Manufacturing sentiment rose to the highest level in more than three years. The same trend was seen in the services, trade and construction sectors. Strong business sentiment is an important predictor of economic growth because highly-confident businesses hire more workers and buy more raw materials.
The EUR/USD will next react to the latest economic data from the United States. The Bureau of Labour Statistics will publish the latest initial jobless claims numbers. Analysts expect that initial claims declined from 412k to 380k a week before. Continuing claims are expected to fall from 3.5 million to 3.47 million.
The US will also publish its final estimate of the first-quarter GDP data. Analysts expect the data to reveal that the US economy expanded by 6.4% in the first quarter. The third estimate does not have a major deviation from the second one. Other economic data scheduled are durable goods orders and consumer spending.

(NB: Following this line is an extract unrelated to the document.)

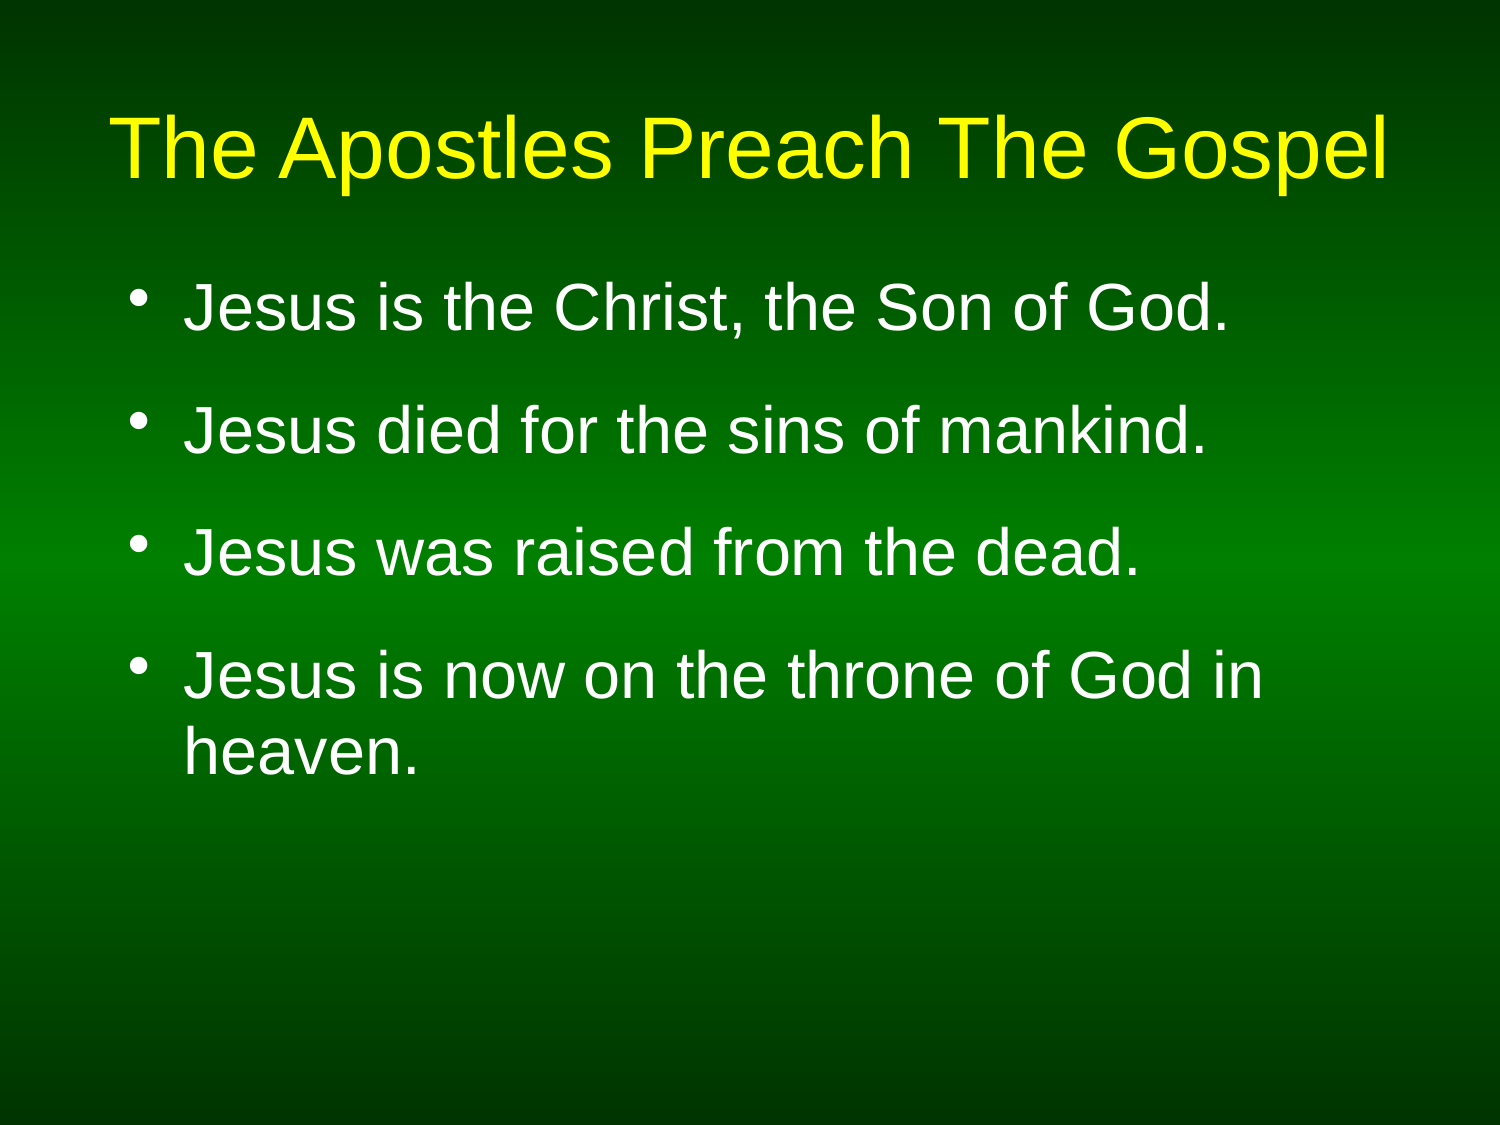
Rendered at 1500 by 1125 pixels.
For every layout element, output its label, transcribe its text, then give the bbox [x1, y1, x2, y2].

list Jesus is the Christ, the Son of God. Jesus died for the sins of mankind. Jesus was raised from the dead. Jesus is now on the throne of God in heaven. [112, 262, 1463, 1125]
title The Apostles Preach The Gospel [37, 50, 1463, 238]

EUR/USD technical forecast
The EUR/USD has bounced back after it retreated sharply after last week’s Fed interest rate decision. The price is at the same level as the 25-day moving average and slightly below the 50-day EMA on the three-hour chart. It has also formed a bearish flag pattern, which typically sends a bearish breakout signal. Therefore, the pair will likely break out lower after the US GDP and durable goods orders numbers. If this happens, the next key level to watch will be last week’s low at 1.1846.